[Opening DATASET EXTRACT section]

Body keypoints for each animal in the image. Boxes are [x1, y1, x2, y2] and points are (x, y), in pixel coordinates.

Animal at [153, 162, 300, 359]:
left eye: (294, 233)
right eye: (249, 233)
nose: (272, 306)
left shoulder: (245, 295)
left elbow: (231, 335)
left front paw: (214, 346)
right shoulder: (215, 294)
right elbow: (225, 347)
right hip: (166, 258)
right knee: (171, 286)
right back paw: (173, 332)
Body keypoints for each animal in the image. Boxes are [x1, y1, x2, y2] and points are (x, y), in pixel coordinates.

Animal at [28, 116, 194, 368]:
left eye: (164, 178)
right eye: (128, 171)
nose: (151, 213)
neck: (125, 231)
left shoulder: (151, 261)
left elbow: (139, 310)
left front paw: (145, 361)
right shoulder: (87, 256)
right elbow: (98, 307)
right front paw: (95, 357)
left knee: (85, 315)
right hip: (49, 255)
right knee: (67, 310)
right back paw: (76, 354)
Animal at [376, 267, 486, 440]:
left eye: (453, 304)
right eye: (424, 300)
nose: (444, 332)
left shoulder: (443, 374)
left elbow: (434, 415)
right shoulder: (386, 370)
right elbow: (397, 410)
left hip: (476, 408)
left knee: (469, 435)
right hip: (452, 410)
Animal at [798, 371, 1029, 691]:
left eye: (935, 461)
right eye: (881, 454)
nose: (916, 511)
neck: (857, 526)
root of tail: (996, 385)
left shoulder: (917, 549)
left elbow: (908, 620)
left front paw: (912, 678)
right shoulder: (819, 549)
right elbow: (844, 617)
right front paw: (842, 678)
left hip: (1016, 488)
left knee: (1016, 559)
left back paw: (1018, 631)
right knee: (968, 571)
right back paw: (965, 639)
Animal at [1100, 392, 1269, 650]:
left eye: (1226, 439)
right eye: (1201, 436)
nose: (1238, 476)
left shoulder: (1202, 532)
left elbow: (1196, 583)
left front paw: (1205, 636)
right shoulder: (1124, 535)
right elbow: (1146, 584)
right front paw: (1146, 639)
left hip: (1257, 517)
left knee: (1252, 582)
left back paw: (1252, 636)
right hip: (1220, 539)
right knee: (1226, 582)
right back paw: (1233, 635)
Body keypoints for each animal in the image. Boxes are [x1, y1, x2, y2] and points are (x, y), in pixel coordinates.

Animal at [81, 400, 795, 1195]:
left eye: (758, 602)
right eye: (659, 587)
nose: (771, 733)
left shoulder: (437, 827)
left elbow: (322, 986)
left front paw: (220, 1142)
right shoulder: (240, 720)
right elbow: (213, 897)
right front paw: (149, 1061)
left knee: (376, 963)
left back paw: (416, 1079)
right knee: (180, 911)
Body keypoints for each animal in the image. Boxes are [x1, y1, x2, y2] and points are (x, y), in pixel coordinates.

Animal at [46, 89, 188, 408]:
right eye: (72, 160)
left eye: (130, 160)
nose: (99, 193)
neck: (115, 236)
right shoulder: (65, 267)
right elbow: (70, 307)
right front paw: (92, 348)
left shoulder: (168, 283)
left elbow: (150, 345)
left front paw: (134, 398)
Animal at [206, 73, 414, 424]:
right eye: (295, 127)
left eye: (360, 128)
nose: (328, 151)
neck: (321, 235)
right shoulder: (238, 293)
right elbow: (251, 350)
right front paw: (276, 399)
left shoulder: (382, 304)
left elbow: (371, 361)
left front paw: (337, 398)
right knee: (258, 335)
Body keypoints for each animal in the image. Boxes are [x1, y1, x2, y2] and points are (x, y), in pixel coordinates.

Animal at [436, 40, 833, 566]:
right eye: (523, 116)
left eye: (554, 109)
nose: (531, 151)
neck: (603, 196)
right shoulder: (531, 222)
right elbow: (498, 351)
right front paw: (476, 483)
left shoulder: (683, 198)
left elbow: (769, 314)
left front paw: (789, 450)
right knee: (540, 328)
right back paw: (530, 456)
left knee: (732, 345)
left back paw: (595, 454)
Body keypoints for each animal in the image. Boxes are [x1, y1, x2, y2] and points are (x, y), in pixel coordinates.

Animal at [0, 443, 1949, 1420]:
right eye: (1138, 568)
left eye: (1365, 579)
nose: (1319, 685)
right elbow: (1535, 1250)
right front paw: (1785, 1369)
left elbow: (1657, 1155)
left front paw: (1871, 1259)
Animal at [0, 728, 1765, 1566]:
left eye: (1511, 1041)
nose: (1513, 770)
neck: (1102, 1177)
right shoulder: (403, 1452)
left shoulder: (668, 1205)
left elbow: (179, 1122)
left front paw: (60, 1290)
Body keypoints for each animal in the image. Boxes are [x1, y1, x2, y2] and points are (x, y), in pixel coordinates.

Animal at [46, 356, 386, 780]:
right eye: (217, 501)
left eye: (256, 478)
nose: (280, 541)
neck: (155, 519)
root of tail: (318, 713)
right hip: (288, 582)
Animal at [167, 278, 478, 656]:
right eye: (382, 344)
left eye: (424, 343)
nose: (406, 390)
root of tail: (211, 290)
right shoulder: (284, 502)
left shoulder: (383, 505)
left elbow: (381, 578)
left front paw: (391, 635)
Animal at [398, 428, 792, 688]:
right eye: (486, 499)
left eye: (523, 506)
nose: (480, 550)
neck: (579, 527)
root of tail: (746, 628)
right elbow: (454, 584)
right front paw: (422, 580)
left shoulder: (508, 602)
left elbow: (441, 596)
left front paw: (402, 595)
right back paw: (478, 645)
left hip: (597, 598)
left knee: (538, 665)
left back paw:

[Closing DATASET EXTRACT section]

• WHAT TO PRODUCE:
Repeat the records above line by line, from the first line through the line that contains "left front paw: (145, 361)".

• ANSWER SPACE:
Body keypoints for each animal in the image. Boxes are [x1, y1, x2, y2] and points are (x, y), in pixel coordinates.

Animal at [153, 162, 300, 359]:
left eye: (294, 233)
right eye: (249, 233)
nose: (272, 306)
left shoulder: (245, 295)
left elbow: (231, 335)
left front paw: (214, 346)
right shoulder: (215, 294)
right elbow: (225, 347)
right hip: (166, 258)
right knee: (171, 286)
right back paw: (173, 332)
Body keypoints for each animal in the image. Boxes are [x1, y1, x2, y2] and points are (x, y), in pixel coordinates.

Animal at [28, 116, 194, 368]:
left eye: (164, 178)
right eye: (128, 171)
nose: (151, 213)
neck: (125, 231)
left shoulder: (151, 261)
left elbow: (139, 310)
left front paw: (145, 361)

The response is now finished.